*Extracted text*:
As was explained by the Court of Appeal in JSC BTA Bank v. Solodchenko (No. 2) [2011] EWCA Civ 1241 at [55], compliance with the provisions of freezing orders is important:
“From this review of authority, I derive the following propositions concerning sentence for civil contempt, when such contempt consists of non-compliance with the disclosure provisions of a freezing order:
(i) Freezing orders are made for good reason and in order to prevent the dissipation or spiriting away of assets. Any substantial breach of such an order is a serious matter, which merits condign punishment.
(ii) Condign punishment for such contempt normally means a prison sentence. However, there may be circumstances in which a substantial fine is sufficient: for example, if the contempt has been purged and the relevant assets recovered.
(iii) Where there is a continuing failure to disclose relevant information, the court should consider imposing a long sentence, possibly even the maximum of two years, in order to encourage future co-operation by the contemnor.”
I am not, of course, considering punishment at the moment, but am concerned whether these breaches are to be persisted with or struck out. It seems to me absolutely clear that they are properly made and should not be struck out.
I turn to the allegations where Mr. Camilleri contends that the application to commit should never have been made: Breaches 1, 2 and 4:
Breach 1. I accept Mr. Camilleri’s submission as regards Breach 1. The Inter Partes Freezing Order imposed a tight timetable on Mr. Camilleri for the provision of the information required by paragraph 11 of the order. Effectively, Mr. Camilleri had one working day – Friday afternoon and Monday morning – to comply. His failure to do so may have been because the time frame was too tight, and this is supported by his request for an extension of time to the Claimant’s solicitors and their granting of that extension. The order was complied with (or purportedly complied with) within this extended time. It seems to me, in such circumstances, that it lies ill in the mouth of the Claimant to allege contempt when Mr. Camilleri took such steps as he could to regularise the position and the Claimant (quite rightly) acceded in those steps. I find Breach 1 to be an abuse of the process of the Court, and I strike it out. I should make clear that I do so, having considered and taken account of the fact that Breach 1 is one of several breaches of the Inter Partes Freezing Order. Had Breach 1 been the only breach alleged, the position would have been a fortiori.

*Description of the task*: Copy out the judgment excerpt above word for word, in full.

[Dataset entries]
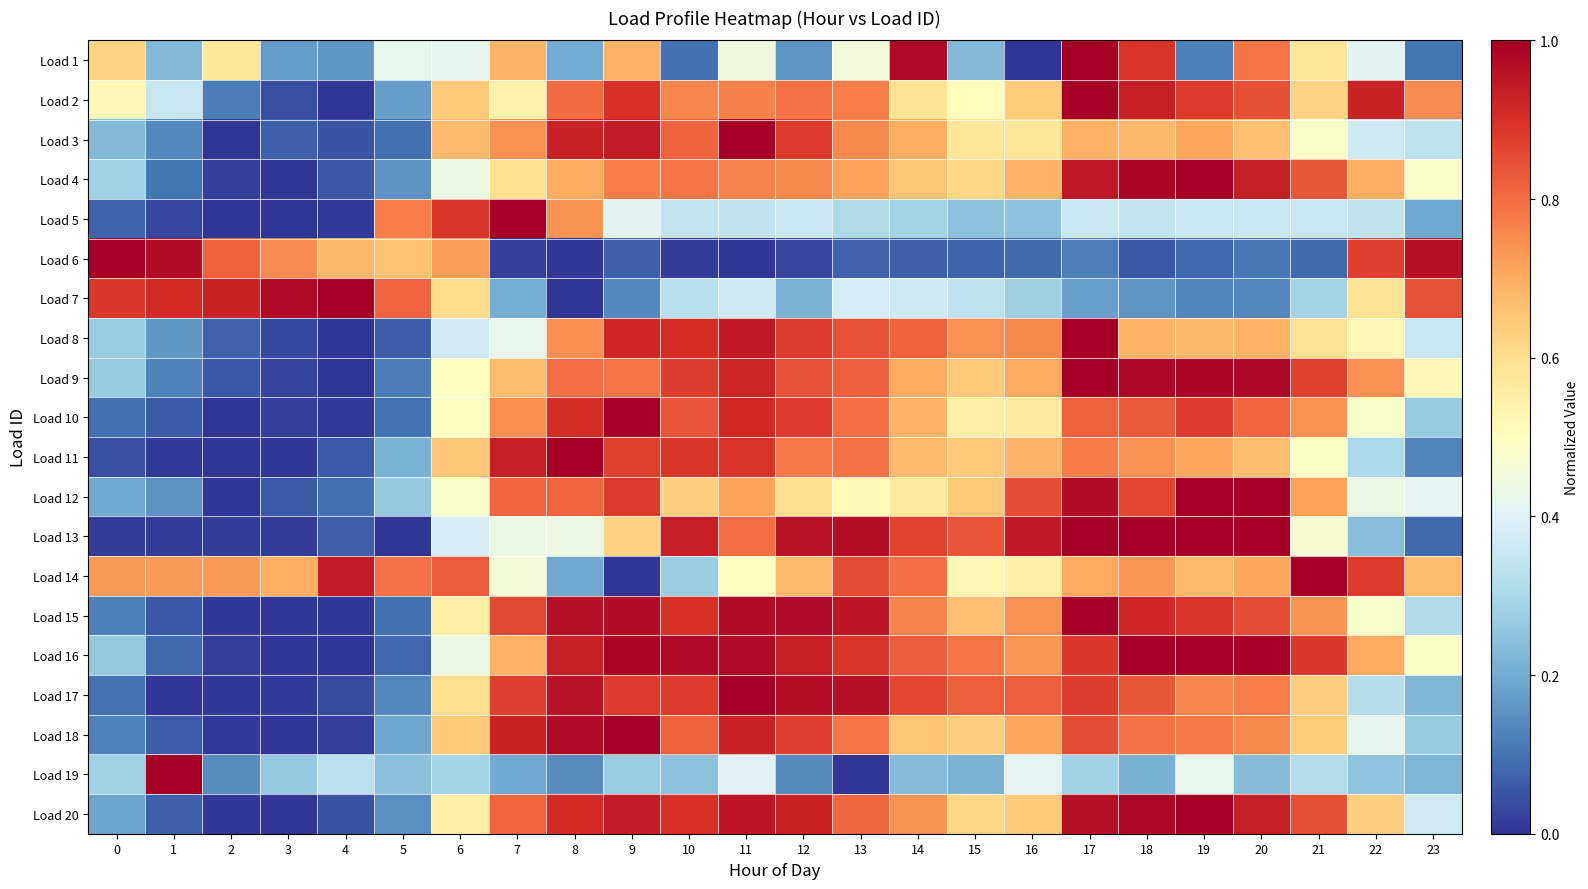

Reading right to left, what are all the values shown in this chart?

Load 1: 23=0.1	22=0.4	21=0.6	20=0.8	19=0.1	18=0.9	17=1.0	16=0.0	15=0.2	14=1.0	13=0.5	12=0.2	11=0.4	10=0.1	9=0.7	8=0.2	7=0.7	6=0.4	5=0.4	4=0.2	3=0.2	2=0.6	1=0.2	0=0.6
Load 2: 23=0.8	22=0.9	21=0.6	20=0.8	19=0.9	18=0.9	17=1.0	16=0.6	15=0.5	14=0.6	13=0.8	12=0.8	11=0.8	10=0.8	9=0.9	8=0.8	7=0.5	6=0.6	5=0.2	4=0.0	3=0.0	2=0.1	1=0.4	0=0.5
Load 3: 23=0.3	22=0.4	21=0.5	20=0.7	19=0.7	18=0.7	17=0.7	16=0.6	15=0.6	14=0.7	13=0.8	12=0.9	11=1.0	10=0.8	9=0.9	8=0.9	7=0.7	6=0.7	5=0.1	4=0.0	3=0.1	2=0.0	1=0.1	0=0.2
Load 4: 23=0.5	22=0.7	21=0.8	20=0.9	19=1.0	18=1.0	17=0.9	16=0.7	15=0.6	14=0.7	13=0.7	12=0.8	11=0.8	10=0.8	9=0.8	8=0.7	7=0.6	6=0.4	5=0.2	4=0.1	3=0.0	2=0.0	1=0.1	0=0.3
Load 5: 23=0.2	22=0.3	21=0.4	20=0.4	19=0.4	18=0.3	17=0.4	16=0.2	15=0.2	14=0.3	13=0.3	12=0.4	11=0.3	10=0.3	9=0.4	8=0.7	7=1.0	6=0.9	5=0.8	4=0.0	3=0.0	2=0.0	1=0.0	0=0.1
Load 6: 23=1.0	22=0.9	21=0.1	20=0.1	19=0.1	18=0.1	17=0.1	16=0.1	15=0.1	14=0.1	13=0.1	12=0.0	11=0.0	10=0.0	9=0.1	8=0.0	7=0.0	6=0.7	5=0.7	4=0.7	3=0.8	2=0.8	1=1.0	0=1.0
Load 7: 23=0.8	22=0.6	21=0.3	20=0.1	19=0.1	18=0.2	17=0.2	16=0.3	15=0.3	14=0.4	13=0.4	12=0.2	11=0.4	10=0.3	9=0.1	8=0.0	7=0.2	6=0.6	5=0.8	4=1.0	3=1.0	2=0.9	1=0.9	0=0.9
Load 8: 23=0.4	22=0.5	21=0.6	20=0.7	19=0.7	18=0.7	17=1.0	16=0.8	15=0.7	14=0.8	13=0.8	12=0.9	11=0.9	10=0.9	9=0.9	8=0.7	7=0.4	6=0.4	5=0.1	4=0.0	3=0.0	2=0.1	1=0.2	0=0.3
Load 9: 23=0.5	22=0.7	21=0.9	20=1.0	19=1.0	18=1.0	17=1.0	16=0.7	15=0.6	14=0.7	13=0.8	12=0.8	11=0.9	10=0.9	9=0.8	8=0.8	7=0.7	6=0.5	5=0.1	4=0.0	3=0.0	2=0.1	1=0.1	0=0.3
Load 10: 23=0.3	22=0.5	21=0.7	20=0.8	19=0.9	18=0.8	17=0.8	16=0.6	15=0.6	14=0.7	13=0.8	12=0.9	11=0.9	10=0.8	9=1.0	8=0.9	7=0.7	6=0.5	5=0.1	4=0.0	3=0.0	2=0.0	1=0.1	0=0.1
Load 11: 23=0.1	22=0.3	21=0.5	20=0.7	19=0.7	18=0.7	17=0.8	16=0.7	15=0.6	14=0.7	13=0.8	12=0.8	11=0.9	10=0.9	9=0.9	8=1.0	7=0.9	6=0.6	5=0.2	4=0.1	3=0.0	2=0.0	1=0.0	0=0.0
Load 12: 23=0.4	22=0.4	21=0.7	20=1.0	19=1.0	18=0.9	17=1.0	16=0.8	15=0.6	14=0.6	13=0.5	12=0.6	11=0.7	10=0.6	9=0.9	8=0.8	7=0.8	6=0.5	5=0.3	4=0.1	3=0.1	2=0.0	1=0.2	0=0.2
Load 13: 23=0.1	22=0.2	21=0.5	20=1.0	19=1.0	18=1.0	17=1.0	16=0.9	15=0.8	14=0.9	13=1.0	12=1.0	11=0.8	10=0.9	9=0.6	8=0.4	7=0.4	6=0.4	5=0.0	4=0.1	3=0.0	2=0.0	1=0.0	0=0.0
Load 14: 23=0.7	22=0.9	21=1.0	20=0.7	19=0.7	18=0.7	17=0.7	16=0.6	15=0.5	14=0.8	13=0.9	12=0.7	11=0.5	10=0.3	9=0.0	8=0.2	7=0.5	6=0.8	5=0.8	4=0.9	3=0.7	2=0.7	1=0.7	0=0.7
Load 15: 23=0.3	22=0.5	21=0.7	20=0.9	19=0.9	18=0.9	17=1.0	16=0.7	15=0.7	14=0.8	13=1.0	12=1.0	11=1.0	10=0.9	9=1.0	8=1.0	7=0.9	6=0.6	5=0.1	4=0.0	3=0.0	2=0.0	1=0.1	0=0.1
Load 16: 23=0.5	22=0.7	21=0.9	20=1.0	19=1.0	18=1.0	17=0.9	16=0.7	15=0.8	14=0.8	13=0.9	12=0.9	11=1.0	10=1.0	9=1.0	8=0.9	7=0.7	6=0.4	5=0.1	4=0.0	3=0.0	2=0.0	1=0.1	0=0.3
Load 17: 23=0.2	22=0.3	21=0.6	20=0.8	19=0.8	18=0.8	17=0.9	16=0.8	15=0.8	14=0.9	13=1.0	12=1.0	11=1.0	10=0.9	9=0.9	8=1.0	7=0.9	6=0.6	5=0.1	4=0.0	3=0.0	2=0.0	1=0.0	0=0.1
Load 18: 23=0.3	22=0.4	21=0.6	20=0.8	19=0.8	18=0.8	17=0.9	16=0.7	15=0.6	14=0.7	13=0.8	12=0.9	11=0.9	10=0.8	9=1.0	8=1.0	7=0.9	6=0.6	5=0.2	4=0.0	3=0.0	2=0.0	1=0.1	0=0.1
Load 19: 23=0.2	22=0.3	21=0.3	20=0.2	19=0.4	18=0.2	17=0.3	16=0.4	15=0.2	14=0.2	13=0.0	12=0.1	11=0.4	10=0.2	9=0.3	8=0.1	7=0.2	6=0.3	5=0.2	4=0.3	3=0.3	2=0.1	1=1.0	0=0.3
Load 20: 23=0.4	22=0.6	21=0.8	20=0.9	19=1.0	18=1.0	17=1.0	16=0.6	15=0.6	14=0.7	13=0.8	12=0.9	11=1.0	10=0.9	9=0.9	8=0.9	7=0.8	6=0.5	5=0.1	4=0.0	3=0.0	2=0.0	1=0.1	0=0.2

*Exercise output*:
As was explained by the Court of Appeal in JSC BTA Bank v. Solodchenko (No. 2) [2011] EWCA Civ 1241 at [55], compliance with the provisions of freezing orders is important:
“From this review of authority, I derive the following propositions concerning sentence for civil contempt, when such contempt consists of non-compliance with the disclosure provisions of a freezing order:
(i) Freezing orders are made for good reason and in order to prevent the dissipation or spiriting away of assets. Any substantial breach of such an order is a serious matter, which merits condign punishment.
(ii) Condign punishment for such contempt normally means a prison sentence. However, there may be circumstances in which a substantial fine is sufficient: for example, if the contempt has been purged and the relevant assets recovered.
(iii) Where there is a continuing failure to disclose relevant information, the court should consider imposing a long sentence, possibly even the maximum of two years, in order to encourage future co-operation by the contemnor.”
I am not, of course, considering punishment at the moment, but am concerned whether these breaches are to be persisted with or struck out. It seems to me absolutely clear that they are properly made and should not be struck out.
I turn to the allegations where Mr. Camilleri contends that the application to commit should never have been made: Breaches 1, 2 and 4:
Breach 1. I accept Mr. Camilleri’s submission as regards Breach 1. The Inter Partes Freezing Order imposed a tight timetable on Mr. Camilleri for the provision of the information required by paragraph 11 of the order. Effectively, Mr. Camilleri had one working day – Friday afternoon and Monday morning – to comply. His failure to do so may have been because the time frame was too tight, and this is supported by his request for an extension of time to the Claimant’s solicitors and their granting of that extension. The order was complied with (or purportedly complied with) within this extended time. It seems to me, in such circumstances, that it lies ill in the mouth of the Claimant to allege contempt when Mr. Camilleri took such steps as he could to regularise the position and the Claimant (quite rightly) acceded in those steps. I find Breach 1 to be an abuse of the process of the Court, and I strike it out. I should make clear that I do so, having considered and taken account of the fact that Breach 1 is one of several breaches of the Inter Partes Freezing Order. Had Breach 1 been the only breach alleged, the position would have been a fortiori.